CAMaCS operates as a single point of reference to support academics to establish and drive research towards impact with the long-view in mind. This can be done via multiple strategic approaches, for example:

  • Promoting strong pan-campus engagement, matching skill set to opportunity in the spaces of data-driven, mathematical and AI modelling, building teams and hosting discussion to explore some of the many interdisciplinary grant calls with fast turnarounds.
  • Supporting dialogue with industry and pursuing different forms of research collaborative relationships, whether via PhD funding, long-term collaborative project funding, consultancy contracting, or other forms of knowledge exchange.

CAMaCS has two flagship schemes to add value to impact facing research:

  • Innovation Research Associates (InRAs):InRAs are a new type of researcher working to support multiple projects in the space of “impactful research”. InRAs serve as a research intermediary for hand-in-hand impact driven research collaborations between academics and external partners. This provides the gift of time and research support that would otherwise come as relatively costly investment. Through their principal role in undertaking quantitative/AI modelling, as well as acting as a scientific intermediary between mathematical/AI researchers and other academics/stakeholders/partners, InRAs are included in grant proposals and industry-funded projects.
  • Impact Fellowship Scheme (IFS):CAMaCS recognises that there are times in the lifecycle of impact delivery which need the specific focus of academic leads, e.g. “getting impact over the finish line”. The IFS is a robust scheme that will allow colleagues to bid for time buy-out at critical junctures along the pathway to impact.

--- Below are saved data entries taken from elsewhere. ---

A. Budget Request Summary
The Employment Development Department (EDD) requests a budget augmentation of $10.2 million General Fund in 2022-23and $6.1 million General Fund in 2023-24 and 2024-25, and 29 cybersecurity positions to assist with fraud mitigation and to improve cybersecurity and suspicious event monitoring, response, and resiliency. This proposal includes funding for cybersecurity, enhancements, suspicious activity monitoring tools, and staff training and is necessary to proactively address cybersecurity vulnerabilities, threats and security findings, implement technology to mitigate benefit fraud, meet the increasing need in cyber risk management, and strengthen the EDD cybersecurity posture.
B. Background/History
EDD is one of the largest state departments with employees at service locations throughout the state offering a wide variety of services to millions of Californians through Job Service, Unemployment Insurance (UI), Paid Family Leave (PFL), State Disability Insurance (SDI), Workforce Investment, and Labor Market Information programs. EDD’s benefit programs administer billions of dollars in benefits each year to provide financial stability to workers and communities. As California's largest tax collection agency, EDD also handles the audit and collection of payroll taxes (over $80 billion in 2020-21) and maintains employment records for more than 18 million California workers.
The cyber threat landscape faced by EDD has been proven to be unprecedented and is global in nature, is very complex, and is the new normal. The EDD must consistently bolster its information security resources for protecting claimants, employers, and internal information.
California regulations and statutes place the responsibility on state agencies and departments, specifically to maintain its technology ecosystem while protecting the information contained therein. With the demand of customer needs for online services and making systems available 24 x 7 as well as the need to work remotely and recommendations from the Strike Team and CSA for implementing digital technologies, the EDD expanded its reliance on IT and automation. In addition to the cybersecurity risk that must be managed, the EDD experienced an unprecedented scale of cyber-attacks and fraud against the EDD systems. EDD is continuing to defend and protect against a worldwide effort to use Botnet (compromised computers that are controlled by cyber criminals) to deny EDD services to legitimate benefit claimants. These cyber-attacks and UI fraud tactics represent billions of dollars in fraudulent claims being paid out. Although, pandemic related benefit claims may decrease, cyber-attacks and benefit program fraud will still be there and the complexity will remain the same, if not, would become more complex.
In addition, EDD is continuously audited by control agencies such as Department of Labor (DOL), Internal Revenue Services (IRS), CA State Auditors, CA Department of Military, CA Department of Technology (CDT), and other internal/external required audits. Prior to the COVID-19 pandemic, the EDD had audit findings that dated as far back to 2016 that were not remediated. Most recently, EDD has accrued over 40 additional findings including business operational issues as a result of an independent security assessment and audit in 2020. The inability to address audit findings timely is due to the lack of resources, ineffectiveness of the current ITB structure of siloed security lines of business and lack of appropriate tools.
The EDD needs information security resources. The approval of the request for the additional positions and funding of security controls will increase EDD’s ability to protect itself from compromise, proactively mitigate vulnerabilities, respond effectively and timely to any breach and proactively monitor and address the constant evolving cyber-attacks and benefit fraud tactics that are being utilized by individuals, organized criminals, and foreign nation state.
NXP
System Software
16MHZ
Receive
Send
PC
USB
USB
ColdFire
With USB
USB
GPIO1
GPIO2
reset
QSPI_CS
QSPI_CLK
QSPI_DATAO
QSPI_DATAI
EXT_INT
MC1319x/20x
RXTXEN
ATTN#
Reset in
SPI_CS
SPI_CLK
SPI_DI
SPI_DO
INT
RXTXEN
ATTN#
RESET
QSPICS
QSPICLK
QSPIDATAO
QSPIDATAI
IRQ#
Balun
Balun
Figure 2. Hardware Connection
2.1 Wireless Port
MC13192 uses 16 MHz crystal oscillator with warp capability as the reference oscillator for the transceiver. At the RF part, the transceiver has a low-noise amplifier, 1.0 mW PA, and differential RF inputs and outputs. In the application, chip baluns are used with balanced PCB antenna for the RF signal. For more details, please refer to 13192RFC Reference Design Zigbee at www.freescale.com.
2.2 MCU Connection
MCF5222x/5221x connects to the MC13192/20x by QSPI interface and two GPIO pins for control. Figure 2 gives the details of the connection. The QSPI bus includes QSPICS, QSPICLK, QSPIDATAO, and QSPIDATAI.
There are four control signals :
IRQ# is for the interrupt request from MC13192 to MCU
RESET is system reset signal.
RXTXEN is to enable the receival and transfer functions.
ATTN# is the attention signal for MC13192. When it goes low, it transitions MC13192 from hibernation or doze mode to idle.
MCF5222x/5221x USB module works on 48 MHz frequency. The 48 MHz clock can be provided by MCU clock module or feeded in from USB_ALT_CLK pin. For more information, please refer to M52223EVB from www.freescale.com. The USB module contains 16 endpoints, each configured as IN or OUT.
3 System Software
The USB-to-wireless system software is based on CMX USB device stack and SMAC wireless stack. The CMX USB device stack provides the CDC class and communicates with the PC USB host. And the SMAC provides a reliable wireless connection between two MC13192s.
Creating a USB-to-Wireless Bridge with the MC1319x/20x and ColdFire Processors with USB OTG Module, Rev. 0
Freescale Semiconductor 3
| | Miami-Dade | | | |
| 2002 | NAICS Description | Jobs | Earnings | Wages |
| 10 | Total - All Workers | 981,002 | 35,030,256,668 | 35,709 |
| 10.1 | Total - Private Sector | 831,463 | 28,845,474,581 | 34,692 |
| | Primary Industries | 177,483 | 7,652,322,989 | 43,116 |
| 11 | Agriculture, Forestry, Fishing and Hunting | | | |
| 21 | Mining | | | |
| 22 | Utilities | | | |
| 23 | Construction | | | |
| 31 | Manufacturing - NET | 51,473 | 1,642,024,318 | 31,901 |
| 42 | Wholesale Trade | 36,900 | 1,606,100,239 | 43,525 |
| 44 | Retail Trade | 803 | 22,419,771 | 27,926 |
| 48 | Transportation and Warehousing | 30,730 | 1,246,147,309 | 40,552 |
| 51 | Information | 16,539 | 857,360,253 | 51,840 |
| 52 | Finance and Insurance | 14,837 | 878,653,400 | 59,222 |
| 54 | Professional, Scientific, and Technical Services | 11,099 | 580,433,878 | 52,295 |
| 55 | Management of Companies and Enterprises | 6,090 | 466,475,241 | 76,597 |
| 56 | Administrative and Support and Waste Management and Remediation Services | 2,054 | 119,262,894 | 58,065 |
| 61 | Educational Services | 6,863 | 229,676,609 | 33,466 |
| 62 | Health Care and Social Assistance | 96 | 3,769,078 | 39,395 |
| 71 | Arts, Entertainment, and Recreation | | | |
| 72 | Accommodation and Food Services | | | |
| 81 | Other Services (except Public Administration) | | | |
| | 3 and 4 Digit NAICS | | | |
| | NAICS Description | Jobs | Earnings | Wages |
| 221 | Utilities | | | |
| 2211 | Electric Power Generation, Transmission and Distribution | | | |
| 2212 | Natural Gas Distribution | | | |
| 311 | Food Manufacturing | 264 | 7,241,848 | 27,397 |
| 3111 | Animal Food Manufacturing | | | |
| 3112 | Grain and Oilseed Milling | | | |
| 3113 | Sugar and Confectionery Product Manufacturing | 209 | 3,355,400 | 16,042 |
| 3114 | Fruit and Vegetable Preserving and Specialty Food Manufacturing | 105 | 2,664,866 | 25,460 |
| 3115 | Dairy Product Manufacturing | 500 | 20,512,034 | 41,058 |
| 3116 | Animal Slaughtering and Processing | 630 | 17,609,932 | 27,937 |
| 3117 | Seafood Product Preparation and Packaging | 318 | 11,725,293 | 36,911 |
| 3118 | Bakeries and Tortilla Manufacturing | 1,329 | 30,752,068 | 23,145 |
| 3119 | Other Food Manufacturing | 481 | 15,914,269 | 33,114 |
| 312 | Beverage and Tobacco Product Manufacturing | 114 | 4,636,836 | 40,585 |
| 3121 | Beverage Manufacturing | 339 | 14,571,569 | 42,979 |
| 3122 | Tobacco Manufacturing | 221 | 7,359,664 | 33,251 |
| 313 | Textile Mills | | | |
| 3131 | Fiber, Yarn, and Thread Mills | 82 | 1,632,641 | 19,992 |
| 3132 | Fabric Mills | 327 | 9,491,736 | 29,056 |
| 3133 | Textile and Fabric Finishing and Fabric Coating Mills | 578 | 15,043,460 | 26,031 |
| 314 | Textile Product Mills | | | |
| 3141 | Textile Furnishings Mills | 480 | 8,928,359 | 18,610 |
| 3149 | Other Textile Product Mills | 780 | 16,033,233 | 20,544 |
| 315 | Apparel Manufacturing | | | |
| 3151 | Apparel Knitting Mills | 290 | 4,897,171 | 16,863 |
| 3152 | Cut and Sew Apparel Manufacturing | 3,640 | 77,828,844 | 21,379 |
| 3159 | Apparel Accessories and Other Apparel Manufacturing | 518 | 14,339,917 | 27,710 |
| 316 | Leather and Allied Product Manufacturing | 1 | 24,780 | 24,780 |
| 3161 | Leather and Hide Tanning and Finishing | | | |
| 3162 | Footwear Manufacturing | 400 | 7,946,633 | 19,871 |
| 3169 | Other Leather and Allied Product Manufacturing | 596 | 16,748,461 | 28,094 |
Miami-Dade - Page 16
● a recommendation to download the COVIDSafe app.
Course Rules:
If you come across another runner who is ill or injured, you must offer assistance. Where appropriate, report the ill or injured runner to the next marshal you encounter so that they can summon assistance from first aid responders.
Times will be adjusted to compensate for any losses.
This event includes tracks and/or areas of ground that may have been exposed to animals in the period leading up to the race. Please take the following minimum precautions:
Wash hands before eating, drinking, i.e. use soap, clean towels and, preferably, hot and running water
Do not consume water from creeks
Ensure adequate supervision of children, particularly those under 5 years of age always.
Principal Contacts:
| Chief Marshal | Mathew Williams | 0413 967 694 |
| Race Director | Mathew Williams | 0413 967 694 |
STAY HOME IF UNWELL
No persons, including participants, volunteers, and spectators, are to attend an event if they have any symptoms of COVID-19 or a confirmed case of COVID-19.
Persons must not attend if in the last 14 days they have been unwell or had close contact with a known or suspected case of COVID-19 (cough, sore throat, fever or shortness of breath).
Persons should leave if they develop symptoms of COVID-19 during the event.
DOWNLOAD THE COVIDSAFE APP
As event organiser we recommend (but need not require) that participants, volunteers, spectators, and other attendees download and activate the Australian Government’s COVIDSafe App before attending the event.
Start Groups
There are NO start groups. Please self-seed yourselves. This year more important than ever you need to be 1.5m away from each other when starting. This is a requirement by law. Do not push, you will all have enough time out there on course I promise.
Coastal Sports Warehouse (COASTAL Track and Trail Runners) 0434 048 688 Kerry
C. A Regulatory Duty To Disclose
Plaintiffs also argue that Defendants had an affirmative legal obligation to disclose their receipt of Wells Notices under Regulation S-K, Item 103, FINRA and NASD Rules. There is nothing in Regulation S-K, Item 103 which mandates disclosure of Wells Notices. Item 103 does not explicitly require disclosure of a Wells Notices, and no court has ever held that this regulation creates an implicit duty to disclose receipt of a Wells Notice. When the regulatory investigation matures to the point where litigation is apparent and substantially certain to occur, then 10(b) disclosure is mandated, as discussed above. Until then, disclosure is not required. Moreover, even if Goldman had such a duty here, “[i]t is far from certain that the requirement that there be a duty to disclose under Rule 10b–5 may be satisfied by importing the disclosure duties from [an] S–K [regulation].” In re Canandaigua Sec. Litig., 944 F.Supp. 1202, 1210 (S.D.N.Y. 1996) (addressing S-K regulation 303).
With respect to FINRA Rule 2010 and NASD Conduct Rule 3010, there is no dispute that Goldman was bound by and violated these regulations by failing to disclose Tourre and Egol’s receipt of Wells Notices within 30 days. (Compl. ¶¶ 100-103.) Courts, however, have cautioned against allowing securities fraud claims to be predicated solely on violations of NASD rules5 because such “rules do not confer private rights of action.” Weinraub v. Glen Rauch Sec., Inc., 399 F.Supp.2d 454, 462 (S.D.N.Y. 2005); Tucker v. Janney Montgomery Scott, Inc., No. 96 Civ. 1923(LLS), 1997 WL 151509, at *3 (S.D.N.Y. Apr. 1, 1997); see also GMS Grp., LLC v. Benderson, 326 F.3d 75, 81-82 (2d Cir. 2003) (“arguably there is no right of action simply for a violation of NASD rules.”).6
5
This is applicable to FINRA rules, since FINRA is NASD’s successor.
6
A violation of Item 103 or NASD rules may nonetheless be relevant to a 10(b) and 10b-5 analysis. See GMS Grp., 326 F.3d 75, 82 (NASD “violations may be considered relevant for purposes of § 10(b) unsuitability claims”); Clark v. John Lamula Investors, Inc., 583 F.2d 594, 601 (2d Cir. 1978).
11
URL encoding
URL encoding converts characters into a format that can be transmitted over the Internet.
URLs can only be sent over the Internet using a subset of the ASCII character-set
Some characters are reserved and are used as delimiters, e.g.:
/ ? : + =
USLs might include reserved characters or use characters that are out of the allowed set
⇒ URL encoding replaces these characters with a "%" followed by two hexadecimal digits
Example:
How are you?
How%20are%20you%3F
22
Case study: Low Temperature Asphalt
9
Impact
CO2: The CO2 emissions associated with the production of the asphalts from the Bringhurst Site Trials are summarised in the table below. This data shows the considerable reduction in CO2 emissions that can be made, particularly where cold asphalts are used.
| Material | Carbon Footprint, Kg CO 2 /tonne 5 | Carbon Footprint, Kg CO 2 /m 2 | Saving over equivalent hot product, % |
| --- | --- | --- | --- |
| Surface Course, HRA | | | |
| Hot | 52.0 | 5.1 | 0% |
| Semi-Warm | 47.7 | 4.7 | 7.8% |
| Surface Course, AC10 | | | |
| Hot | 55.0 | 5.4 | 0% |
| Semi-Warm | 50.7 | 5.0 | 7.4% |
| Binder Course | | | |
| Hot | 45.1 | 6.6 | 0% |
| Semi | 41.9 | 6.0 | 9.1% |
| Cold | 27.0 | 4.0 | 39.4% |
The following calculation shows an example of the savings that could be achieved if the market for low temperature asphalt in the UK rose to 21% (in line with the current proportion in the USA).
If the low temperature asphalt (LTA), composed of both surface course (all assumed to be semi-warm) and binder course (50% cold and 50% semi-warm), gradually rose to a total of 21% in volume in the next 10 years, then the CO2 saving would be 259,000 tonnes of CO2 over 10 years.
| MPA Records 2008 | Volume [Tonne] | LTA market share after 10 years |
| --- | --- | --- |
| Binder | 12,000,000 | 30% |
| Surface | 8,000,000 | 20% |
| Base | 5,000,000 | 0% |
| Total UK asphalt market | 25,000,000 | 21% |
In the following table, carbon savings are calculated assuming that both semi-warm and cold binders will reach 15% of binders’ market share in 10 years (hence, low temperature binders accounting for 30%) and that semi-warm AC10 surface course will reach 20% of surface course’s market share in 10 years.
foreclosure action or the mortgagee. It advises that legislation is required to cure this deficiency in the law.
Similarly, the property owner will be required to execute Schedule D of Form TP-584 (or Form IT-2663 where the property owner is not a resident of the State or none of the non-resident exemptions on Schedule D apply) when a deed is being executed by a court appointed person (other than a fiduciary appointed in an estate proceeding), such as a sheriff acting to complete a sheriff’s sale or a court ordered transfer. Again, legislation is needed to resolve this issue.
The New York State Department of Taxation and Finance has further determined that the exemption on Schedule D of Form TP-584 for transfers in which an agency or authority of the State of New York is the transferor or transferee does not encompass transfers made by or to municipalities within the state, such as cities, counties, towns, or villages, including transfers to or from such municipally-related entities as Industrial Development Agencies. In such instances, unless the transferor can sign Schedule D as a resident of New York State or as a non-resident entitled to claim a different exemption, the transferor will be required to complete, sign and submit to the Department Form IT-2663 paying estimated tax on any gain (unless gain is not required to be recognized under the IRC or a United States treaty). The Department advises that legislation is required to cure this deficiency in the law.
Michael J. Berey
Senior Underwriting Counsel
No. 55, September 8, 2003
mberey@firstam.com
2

Details of this scheme will follow soon.

Examples of our engagement areas include:

  • Industrial applied mathematics: including applications of fluid dynamics, solid mechanics, and PDEs to solve problems held by diverse partners with physical modelling needs.
  • Distributed socio-technical systems: including applications of network science, agent-based systems, and nonlinear dynamics to challenges faced by partners in e.g. transportation systems, urban science, financial regulation, energy grids, and social sciences.
  • Applied statistics/data science: including impactful and ethical applications of data science to social and technological problems such as those in the Data Science for Social Good initiative.